### Exercise requirements
Scan the listing below for the word "CIRCLE" and copy every line where it occurs.

(Material provided begins)

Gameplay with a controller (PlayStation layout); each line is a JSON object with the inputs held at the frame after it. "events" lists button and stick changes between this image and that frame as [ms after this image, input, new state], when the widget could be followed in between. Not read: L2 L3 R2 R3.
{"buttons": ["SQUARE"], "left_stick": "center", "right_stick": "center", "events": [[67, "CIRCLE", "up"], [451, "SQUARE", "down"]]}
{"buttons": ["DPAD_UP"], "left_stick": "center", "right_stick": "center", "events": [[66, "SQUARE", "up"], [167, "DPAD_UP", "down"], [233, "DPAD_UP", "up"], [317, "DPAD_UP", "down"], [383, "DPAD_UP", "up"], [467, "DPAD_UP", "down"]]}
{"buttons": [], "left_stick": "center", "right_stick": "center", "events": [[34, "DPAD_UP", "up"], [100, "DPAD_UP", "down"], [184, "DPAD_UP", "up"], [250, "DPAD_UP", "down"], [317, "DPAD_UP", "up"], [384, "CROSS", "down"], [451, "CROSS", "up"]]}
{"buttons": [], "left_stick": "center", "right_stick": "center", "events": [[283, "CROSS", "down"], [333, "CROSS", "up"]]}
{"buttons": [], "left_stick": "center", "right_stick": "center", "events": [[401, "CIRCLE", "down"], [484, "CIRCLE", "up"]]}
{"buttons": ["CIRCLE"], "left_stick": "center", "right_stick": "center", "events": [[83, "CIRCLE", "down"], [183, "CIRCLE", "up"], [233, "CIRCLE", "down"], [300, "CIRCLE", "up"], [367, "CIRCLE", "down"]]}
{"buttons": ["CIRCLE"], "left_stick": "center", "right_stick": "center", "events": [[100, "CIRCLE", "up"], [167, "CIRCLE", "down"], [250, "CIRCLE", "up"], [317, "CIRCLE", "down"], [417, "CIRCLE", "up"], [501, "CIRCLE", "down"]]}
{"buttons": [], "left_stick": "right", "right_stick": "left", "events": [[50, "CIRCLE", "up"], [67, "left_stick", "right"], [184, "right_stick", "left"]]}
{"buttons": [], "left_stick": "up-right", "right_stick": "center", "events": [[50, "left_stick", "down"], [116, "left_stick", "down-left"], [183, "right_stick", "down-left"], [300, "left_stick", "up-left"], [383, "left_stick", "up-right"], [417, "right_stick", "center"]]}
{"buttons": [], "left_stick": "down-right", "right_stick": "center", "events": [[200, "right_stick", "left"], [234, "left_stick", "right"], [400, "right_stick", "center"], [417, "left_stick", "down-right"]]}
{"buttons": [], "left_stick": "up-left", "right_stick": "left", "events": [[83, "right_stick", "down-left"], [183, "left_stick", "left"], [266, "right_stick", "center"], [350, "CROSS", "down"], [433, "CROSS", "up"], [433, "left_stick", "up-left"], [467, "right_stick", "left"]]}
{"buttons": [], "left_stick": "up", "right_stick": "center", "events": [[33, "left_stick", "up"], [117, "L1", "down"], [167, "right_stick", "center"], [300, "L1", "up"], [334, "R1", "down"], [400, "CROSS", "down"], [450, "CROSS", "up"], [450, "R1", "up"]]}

(Material provided ends)

### Solution to this task
{"buttons": ["SQUARE"], "left_stick": "center", "right_stick": "center", "events": [[67, "CIRCLE", "up"], [451, "SQUARE", "down"]]}
{"buttons": [], "left_stick": "center", "right_stick": "center", "events": [[401, "CIRCLE", "down"], [484, "CIRCLE", "up"]]}
{"buttons": ["CIRCLE"], "left_stick": "center", "right_stick": "center", "events": [[83, "CIRCLE", "down"], [183, "CIRCLE", "up"], [233, "CIRCLE", "down"], [300, "CIRCLE", "up"], [367, "CIRCLE", "down"]]}
{"buttons": ["CIRCLE"], "left_stick": "center", "right_stick": "center", "events": [[100, "CIRCLE", "up"], [167, "CIRCLE", "down"], [250, "CIRCLE", "up"], [317, "CIRCLE", "down"], [417, "CIRCLE", "up"], [501, "CIRCLE", "down"]]}
{"buttons": [], "left_stick": "right", "right_stick": "left", "events": [[50, "CIRCLE", "up"], [67, "left_stick", "right"], [184, "right_stick", "left"]]}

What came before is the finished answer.